**ACTION ITEM**
Every line of the data below that holds the string "مراقبة" needs to be reported.

**MATERIALS PROVIDED**
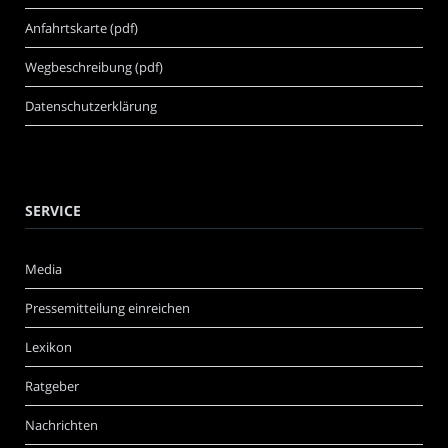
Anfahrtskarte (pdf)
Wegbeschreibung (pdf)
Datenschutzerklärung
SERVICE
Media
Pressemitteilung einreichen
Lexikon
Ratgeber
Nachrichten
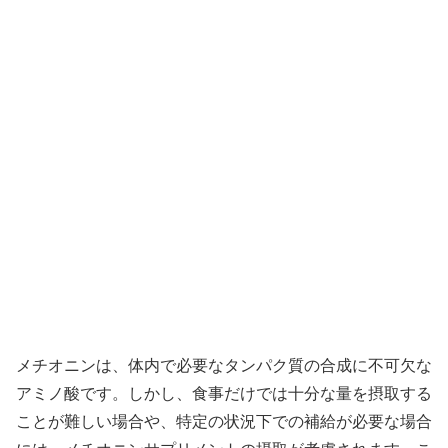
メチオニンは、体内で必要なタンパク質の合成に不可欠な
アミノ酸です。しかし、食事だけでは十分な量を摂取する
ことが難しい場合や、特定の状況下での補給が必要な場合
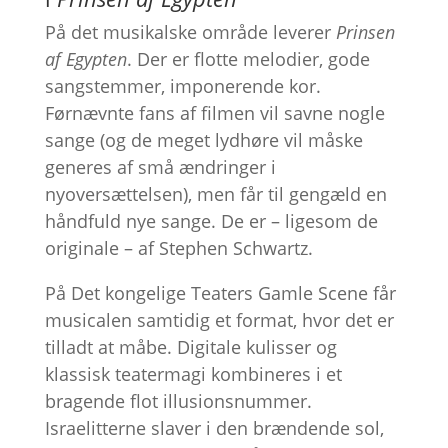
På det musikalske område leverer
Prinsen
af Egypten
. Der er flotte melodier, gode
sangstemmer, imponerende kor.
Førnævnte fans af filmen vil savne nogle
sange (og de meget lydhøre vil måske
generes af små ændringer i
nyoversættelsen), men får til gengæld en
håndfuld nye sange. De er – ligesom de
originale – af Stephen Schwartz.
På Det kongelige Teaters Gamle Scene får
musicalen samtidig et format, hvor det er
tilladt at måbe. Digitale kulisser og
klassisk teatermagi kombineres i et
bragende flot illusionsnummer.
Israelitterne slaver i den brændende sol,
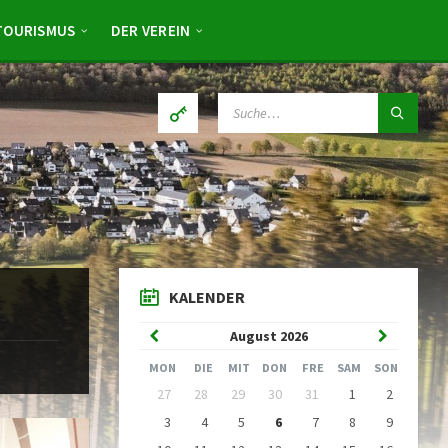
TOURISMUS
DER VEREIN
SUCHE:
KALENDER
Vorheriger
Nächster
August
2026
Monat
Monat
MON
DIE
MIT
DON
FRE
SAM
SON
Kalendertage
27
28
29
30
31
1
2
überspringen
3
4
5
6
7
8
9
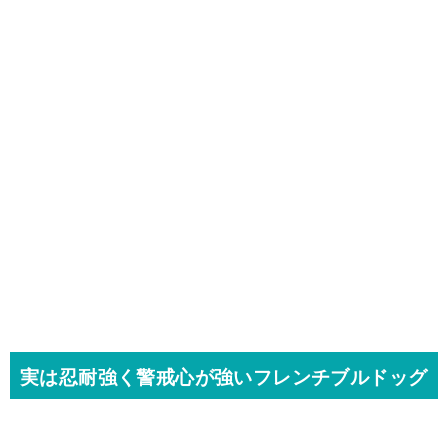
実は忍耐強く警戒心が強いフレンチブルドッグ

* * *

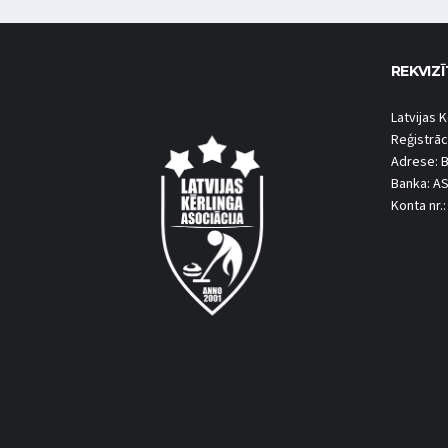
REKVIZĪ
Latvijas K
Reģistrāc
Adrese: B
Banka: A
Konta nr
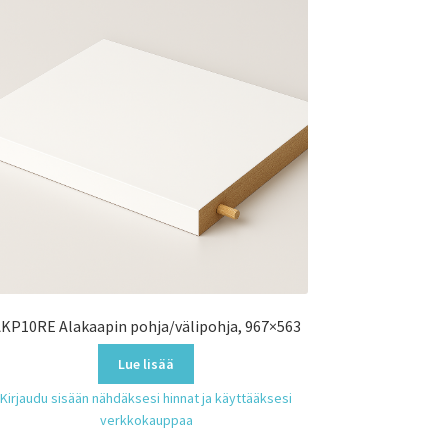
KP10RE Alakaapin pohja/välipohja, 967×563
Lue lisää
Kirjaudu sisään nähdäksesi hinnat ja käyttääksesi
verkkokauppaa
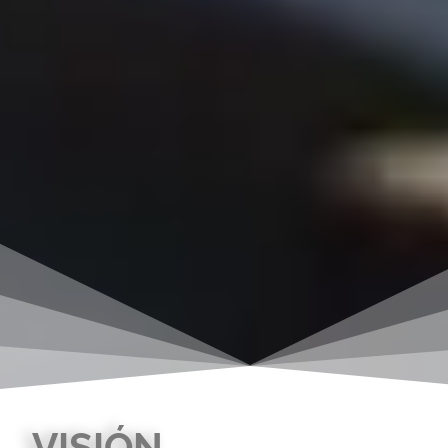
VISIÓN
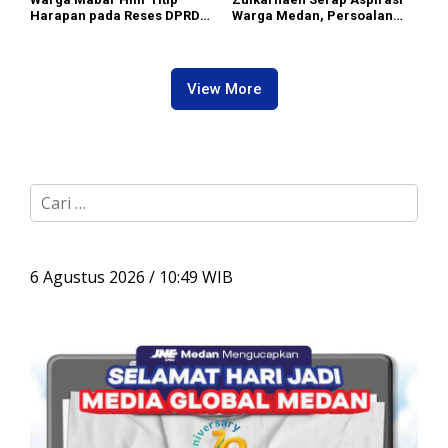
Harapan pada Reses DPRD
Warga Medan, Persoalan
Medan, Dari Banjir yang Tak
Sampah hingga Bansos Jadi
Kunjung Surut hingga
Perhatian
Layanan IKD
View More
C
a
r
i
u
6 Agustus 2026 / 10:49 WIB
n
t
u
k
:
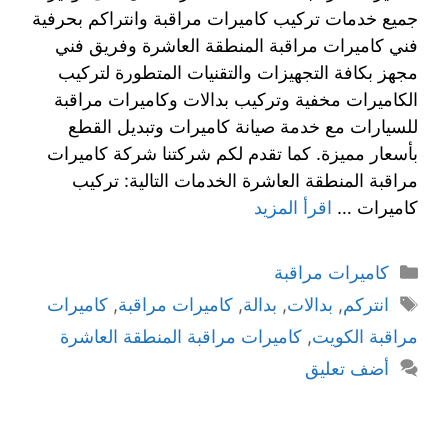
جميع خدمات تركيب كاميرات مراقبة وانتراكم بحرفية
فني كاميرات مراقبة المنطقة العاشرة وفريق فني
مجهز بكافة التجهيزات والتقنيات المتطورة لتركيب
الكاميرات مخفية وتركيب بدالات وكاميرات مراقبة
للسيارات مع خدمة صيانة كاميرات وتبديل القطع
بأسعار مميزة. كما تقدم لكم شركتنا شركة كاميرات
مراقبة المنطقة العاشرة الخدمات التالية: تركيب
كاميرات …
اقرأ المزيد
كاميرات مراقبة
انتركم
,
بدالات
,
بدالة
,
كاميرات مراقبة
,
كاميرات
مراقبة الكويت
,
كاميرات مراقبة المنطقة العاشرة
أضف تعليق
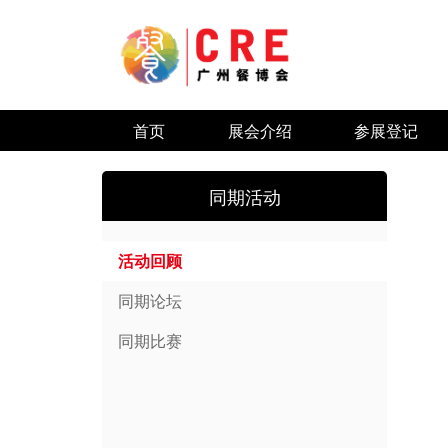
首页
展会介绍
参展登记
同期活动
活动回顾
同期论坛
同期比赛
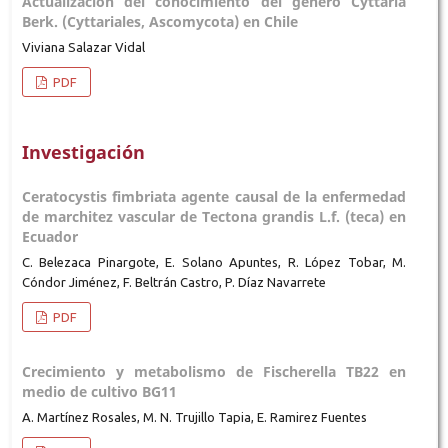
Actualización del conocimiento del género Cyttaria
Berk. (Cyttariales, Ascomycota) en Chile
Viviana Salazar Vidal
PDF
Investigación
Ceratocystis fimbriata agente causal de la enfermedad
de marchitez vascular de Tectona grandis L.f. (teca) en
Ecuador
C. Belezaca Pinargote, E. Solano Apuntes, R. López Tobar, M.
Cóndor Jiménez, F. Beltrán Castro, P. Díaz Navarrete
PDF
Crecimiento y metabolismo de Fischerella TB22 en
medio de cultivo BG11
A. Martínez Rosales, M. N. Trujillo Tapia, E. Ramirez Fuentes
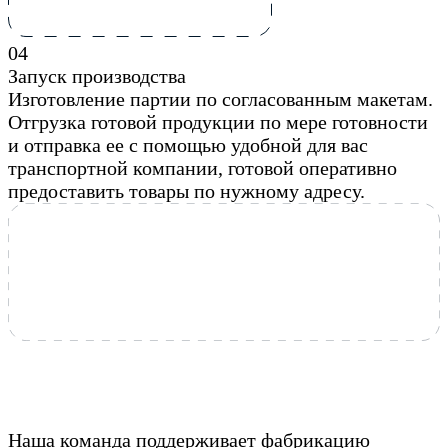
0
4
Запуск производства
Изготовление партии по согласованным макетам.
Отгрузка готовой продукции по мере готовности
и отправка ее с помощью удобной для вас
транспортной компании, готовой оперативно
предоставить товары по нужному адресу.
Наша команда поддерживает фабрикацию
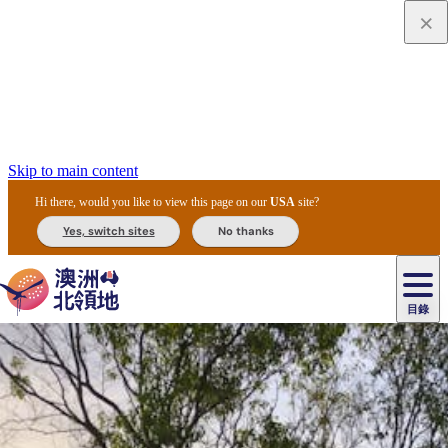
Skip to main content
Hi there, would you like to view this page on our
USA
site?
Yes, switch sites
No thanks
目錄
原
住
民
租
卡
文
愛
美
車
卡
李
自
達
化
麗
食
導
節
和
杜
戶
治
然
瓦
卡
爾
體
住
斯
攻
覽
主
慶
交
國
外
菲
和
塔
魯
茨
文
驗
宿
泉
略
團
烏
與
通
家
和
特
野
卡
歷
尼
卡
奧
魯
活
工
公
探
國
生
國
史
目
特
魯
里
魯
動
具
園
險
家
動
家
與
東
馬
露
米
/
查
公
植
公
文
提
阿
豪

**EXPECTED ANSWER**
جميع خدمات تركيب كاميرات مراقبة وانتراكم بحرفية
فني كاميرات مراقبة المنطقة العاشرة وفريق فني
الكاميرات مخفية وتركيب بدالات وكاميرات مراقبة
مراقبة المنطقة العاشرة الخدمات التالية: تركيب
كاميرات مراقبة
كاميرات مراقبة
مراقبة الكويت
كاميرات مراقبة المنطقة العاشرة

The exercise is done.